Pharmacogenomics (PGx), a substantial component of "personalized medicine", seeks to understand each individual's genetic composition to optimize drug therapy -- maximizing beneficial drug response, while minimizing adverse drug reactions (ADRs). Drug responses are highly variable because innumerable factors contribute to ultimate phenotypic outcomes. Recent genome-wide PGx studies have provided some insight into genetic basis of variability in drug response. These can be grouped into three categories. [a] Monogenic (Mendelian) traits include early examples mostly of inherited disorders, and some severe (idiosyncratic) ADRs typically influenced by single rare coding variants. [b] Predominantly oligogenic traits represent variation largely influenced by a small number of major pharmacokinetic or pharmacodynamic genes. [c] Complex PGx traits resemble most multifactorial quantitative traits -- influenced by numerous small-effect variants, together with epigenetic effects and environmental factors. Prediction of monogenic drug responses is relatively simple, involving detection of underlying mutations; due to rarity of these events and incomplete penetrance, however, prospective tests based on genotype will have high false-positive rates, plus pharmacoeconomics will require justification. Prediction of predominantly oligogenic traits is slowly improving.
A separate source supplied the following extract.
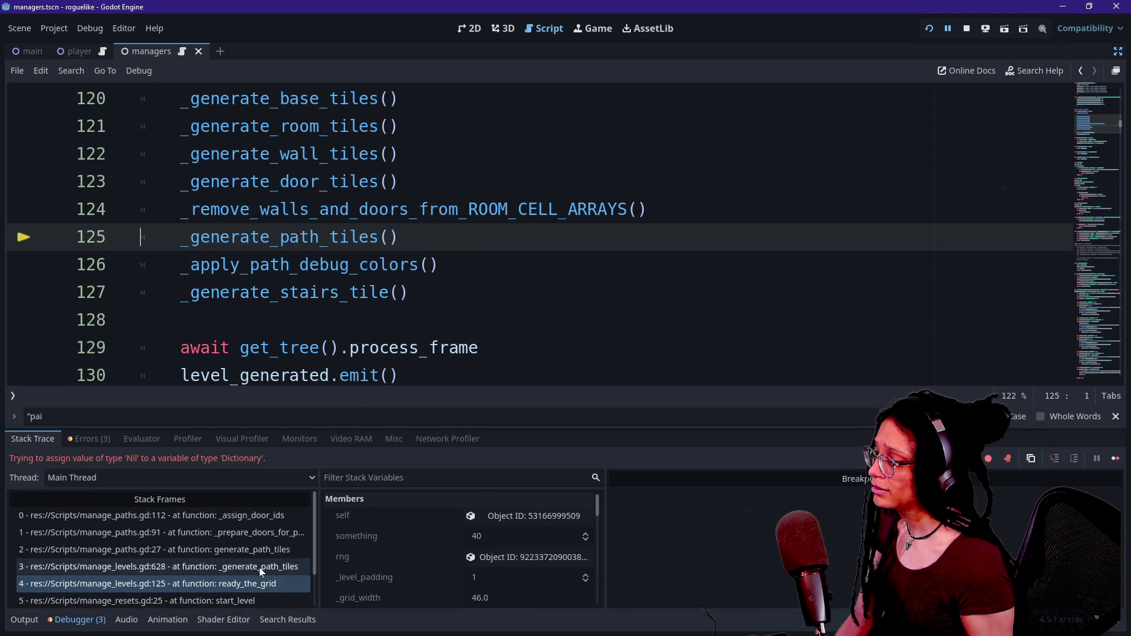
click(260, 567)
click(261, 549)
Although a substantial fraction of variation can be explained by limited numbers of large-effect genetic variants, uncertainty in successful predictions and overall cost-benefit ratios will make such tests elusive for everyday clinical use. Prediction of complex PGx traits is almost impossible in the foreseeable future. Genome-wide association studies of large cohorts will continue to discover relevant genetic variants; however, these small-effect variants, combined, explain only a small fraction of phenotypic variance -- thus having limited predictive power and clinical utility.
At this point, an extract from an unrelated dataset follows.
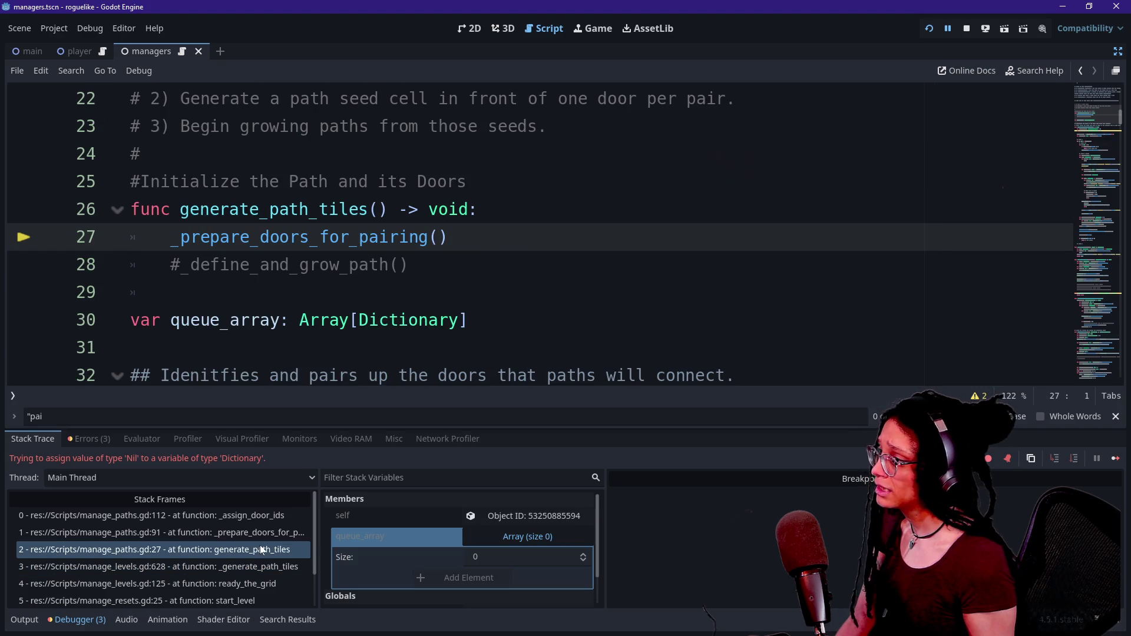
click(233, 533)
Keywords: Complex PGx traits; Genetic architecture; Genetic risk prediction; Monogenic (Mendelian) PGx traits; Pharmacogenetics; Pharmacogenomics (PGx); Predominantly oligogenetic PGx traits.

Fig. 1

Phenotype distribution of different traits. A: a recessive Mendelian trait with two discrete phenotypes; B: a distinct codominant Mendelian trait with three discrete phenotypes; C: a quantitative trait –– controlled predominantly by a large-effect gene, and undoubtedly additional modifiers showing continuous distribution, with three distinct modes; D: a quantitative trait influenced by numerous genetic and environmental factors, i.e. a polygenic trait that follows a normal distribution.

Fig. 2

Distribution of measurable CYP2D6 phenotypes. Four phenotypic groups can be distinguished: ultra-rapid (UM), extensive, sometimes called “efficient” (EM), intermediate (IM), and poor (PM) metabolizers [modified from The Lancet 2000; 356: 1667–71].

Fig. 3

Effect-size (measured by variance explained, R²) that can be identified by GWAS as a function of different sample sizes [power = 80%, significance level α = 5 × 10⁻⁶ (green dashed line) and 5 × 10⁻⁸ (red solid line)]. As shown by the figure, GWAS with ~1000 samples have appropriate power (>80%) to detect genetic variants that are likely to explain ~4% of phenotypic variance. (For interpretation of the references to color in this figure legend, the reader is referred to the web version of this article.)

Fig. 4

Performance of diagnostic test for a dichotomized outcome (evaluated by AUC, area-under-curve) is principally determined by percentage of variance in phenotype that can be explained by predictors. The three curves illustrate the AUC as a function of phenotypic variance explained by predictive variable(s), providing different prevalences of 0.01 (red solid line), 0.1 (green dashed line), and 0.50 (blue dotted line), of the dichotomized outcome. Given the same level of variance explained, greater discriminatory power (i.e. larger AUC) can be obtained for less frequent outcomes. Generally, in order to achieve good discriminative power (AUC >80%; grey horizontal line), the predictors should explain at least 20%–40% phenotypic variance; however, for most complex PGx traits, the identified genetic variants explain far less phenotypic variance than this amount. (For interpretation of the references to color in this figure legend, the reader is referred to the web version of this article.)

Fig. 5

Different classes of drugs having FDA PGx labels.